Zone 7 Nut Trees: Choosing Nut Trees For Zone 7 Climates

Green Nut Tree
zone 7 nut tree
(Image credit: TrotzOlga)

With winter lows of 0 to 10 degrees F. (-18 to -12 C.), zone 7 gardens have many options of edibles to grow in the garden. We often think of garden edibles as only fruits and vegetable plants and overlook the fact that some of our beautiful shade trees also produce nutritious nuts that we could be harvesting. For example, acorns were once a staple food for many Native American tribes. While most recipes these days don’t call for acorns, there are many other edible nut trees that we can add to the landscape. This article will discuss what nut trees grow in zone 7.

About Zone 7 Nut Trees

The hardest thing about growing nuts in zone 7, or anywhere, is having patience. Different kinds of nut trees can take several years to mature enough to bear nuts. Many nut trees also require a pollinator to produce fruit. So, while you may have a hazelnut tree or pecan tree in your yard, it may never produce nuts if there isn't a compatible pollinator nearby. Before purchasing and planting zone 7 nut trees, do your homework so you can select the best trees for your specific needs. If you plan to sell your home and move in the next five to ten years, it won't do you much good to plant a nut tree that can’t produce nuts for 20 years. If you have a small urban yard, you may not have the room to add two large nut trees, as required for pollination.
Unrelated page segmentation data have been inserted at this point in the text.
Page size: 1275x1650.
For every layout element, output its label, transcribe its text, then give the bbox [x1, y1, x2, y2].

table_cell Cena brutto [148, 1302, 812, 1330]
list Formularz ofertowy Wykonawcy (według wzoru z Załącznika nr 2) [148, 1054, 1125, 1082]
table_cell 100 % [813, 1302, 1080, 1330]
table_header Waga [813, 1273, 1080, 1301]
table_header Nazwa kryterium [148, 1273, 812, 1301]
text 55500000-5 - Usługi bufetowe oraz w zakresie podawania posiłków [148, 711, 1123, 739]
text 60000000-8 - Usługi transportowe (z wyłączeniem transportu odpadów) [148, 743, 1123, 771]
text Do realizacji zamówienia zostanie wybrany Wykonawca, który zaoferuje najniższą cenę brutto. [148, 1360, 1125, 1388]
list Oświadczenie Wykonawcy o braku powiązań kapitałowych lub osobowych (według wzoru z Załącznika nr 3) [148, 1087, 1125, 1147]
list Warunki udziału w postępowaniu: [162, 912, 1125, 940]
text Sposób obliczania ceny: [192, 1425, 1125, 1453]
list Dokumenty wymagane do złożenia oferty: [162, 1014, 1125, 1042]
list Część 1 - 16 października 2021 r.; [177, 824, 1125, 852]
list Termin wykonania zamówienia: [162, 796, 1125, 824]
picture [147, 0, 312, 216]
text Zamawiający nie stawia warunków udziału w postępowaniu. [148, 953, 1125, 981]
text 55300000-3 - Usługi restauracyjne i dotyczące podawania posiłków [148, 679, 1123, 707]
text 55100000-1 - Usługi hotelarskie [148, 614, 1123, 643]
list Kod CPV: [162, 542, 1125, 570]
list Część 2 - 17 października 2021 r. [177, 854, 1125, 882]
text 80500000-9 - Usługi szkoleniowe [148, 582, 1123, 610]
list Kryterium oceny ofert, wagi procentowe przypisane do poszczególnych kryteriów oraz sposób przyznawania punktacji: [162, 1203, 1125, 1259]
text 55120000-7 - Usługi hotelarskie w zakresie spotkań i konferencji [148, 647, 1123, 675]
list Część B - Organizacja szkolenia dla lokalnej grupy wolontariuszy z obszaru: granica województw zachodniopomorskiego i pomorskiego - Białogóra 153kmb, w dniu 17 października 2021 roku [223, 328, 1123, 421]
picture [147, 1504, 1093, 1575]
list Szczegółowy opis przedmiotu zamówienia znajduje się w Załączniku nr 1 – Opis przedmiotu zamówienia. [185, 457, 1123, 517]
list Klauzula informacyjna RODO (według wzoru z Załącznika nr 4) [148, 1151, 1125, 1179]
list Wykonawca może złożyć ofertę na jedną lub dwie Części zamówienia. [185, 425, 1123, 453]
Choosing Nut Trees for Zone 7 Climates

Below are common nut trees for zone 7, as well as their pollinator needs, time until maturity, and some popular varieties. Almond – Many self-pollinating varieties are available. Almonds can be shrubs or trees and usually only take three to four years before they produce nuts. Popular varieties include All-In-One and Hall's Hardy. Chestnut – Pollinator is required. Chestnuts mature enough to produce nuts in three to five years. They also make lovely shade trees. Popular varieties include Auburn Homestead, Colossal, and Eaton. Hazelnut/Filbert – Most varieties require a pollinator. Hazelnut/Filberts can be a large shrub or tree, depending on variety. They may take seven to ten years to produce fruit. Popular varieties include Barcelona, Casina, and Royal Filbert. HeartnutHeartnut is a Japanese White walnut that produces nuts that are heart shaped. It requires a pollinator and matures in three to five years. Hickory – Requires a pollinator and eight to ten years until maturity. Hickory makes an excellent shade tree with attractive bark. Missouri Mammoth is a popular variety. Pecan – Most require a pollinator and 10 to 20 years until maturity. Pecan also doubles as a large shade tree in zone 7 landscapes. Popular varieties include Colby, Desirable, Kanza, and Lakota. Pine Nut – Not commonly thought of as a nut tree, but over twenty different species of Pinus produce edible pine nuts. Popular zone 7 varieties for nuts include Korean Nut and Italian Stone pine. Walnut – Requires a pollinator. Walnut trees also make nice shade trees. They mature in four to seven years. Popular varieties include Champion, Burbank, Thomas, and Carpathian. As stated above, these are common zone 7 nut trees. Those gardeners who like a challenge may also like to try growing pistachios in zone 7. Some nut growers have had success growing zone 7 pistachio trees by just giving them some extra protection.